◆ **Text provided**

- Opening Delimiter -

So, today we're talking gender. Sex. Duality. Polarities. Roles. Stereotypes. That sort of thing. But before that, a word about language. I have a certain word in mind:
'Mindfuck'. This is a word that Pale Green Vortex has shied away from using, despite it being uniquely descriptive of one of the recurrent themes on this fantastic blog. You see, we are fully tuned into the modern zeitgeist and, above all else, do not wish to offend or upset anybody. However, we have noted with a degree of surprise that Maria Sharapova, in her autobiography 'Unstoppable', uses the word. If it works for Maria, it's good enough for us as well. Be ready for it to appear with gay abandon from now on.
At this juncture, you may be wondering what Pale Green Vortex is doing reading about the life of a famous tennis player anyway, when surely we should be studying conspiracies, multi-dimensional consciousness, and all the other stuff that turns up on this site. Well folks, it goes back to the 'Russian girls take drugs' theme, which was explored some time back. What was Maria's take on the 'naughty meldonium girl' story? This was the curiosity which fuelled our rare amble into sporting autobiography.
We are left in no doubt that our favourite rich blonde considers the meldonium incident a bit of a put-up job, by people who don't like her very much. Her description of the affair is clear, her reasoning impeccable. 'They' knew she was taking this supplement, as she had been doing so for years, and it was a monitored substance for a year before the ban. 'Not a day went by when I did not wonder if someone was trying to do me in.' And again: 'The world Anti-Doping Authority grew concerned about meldonium not because it improves performance but because it was being taken by so many athletes from eastern Europe and Russia.' Thanks, Maria, we love you. Despite your screeching. And as an autobio of a certain intelligence, we recommend your book to our readers.
Part One
Anyhow, we were going to talk about gender, that kind of stuff. Let's go back to my childhood, when genderish things were, generally speaking, remarkably simple. Men were men, and women were women. Men did what men do, while women did what women did.
Men, in general, got a job and went out to work. Their task was to provide for the family. They made the big decisions, like where to live, what colour the walls should be, where to go on holiday. In the evening they went home to the meal which their devoted wife had prepared. For this, and for other services provided by his wife, the man probably expressed minimal gratitude. After dinner, he would set about 'relaxing'. Typical relaxation pursuits might include reading the newspaper, watching the black-and-white television, and maybe spending a bit of fun time with the children.

- Closing Delimiter -

◆ **Given information**
- Opening Delimiter -

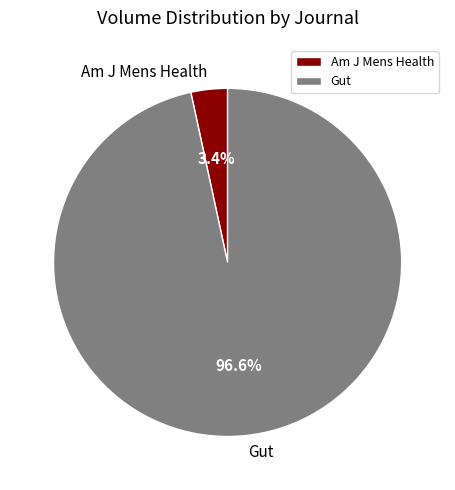

What is the smallest slice in the pie chart?

Am J Mens Health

- Closing Delimiter -

◆ **Exercise details**
Extend the blog post on gender roles by continuing it from its final sentence.

◆ **Exercise output**
The woman, meanwhile, stayed at home. She bought groceries, cooked meals, cleaned and tidied the house, and looked after the children. In any spare time, she might visit a neighbour, for a chat and a cup of tea. She quite likely felt insufficiently appreciated by her husband, and many women from this time died quite young, having led tragically submissive and unfulfilled lives. Others, meanwhile, though appearing to be passive, really ran the roost. Those with the confidence and guile to do it and get away with it.
Even as a child, I was deeply unimpressed with this state of affairs. People tied tightly into rigidly stereotyped behaviour. No room for manoeuvre, no room for independence, individuality - or anything, really. Thus was created a society with uniformity and conformity its watchwords; a society with spirit, soul, and life-blood effectively wrung dry. Not exactly my cup of tea.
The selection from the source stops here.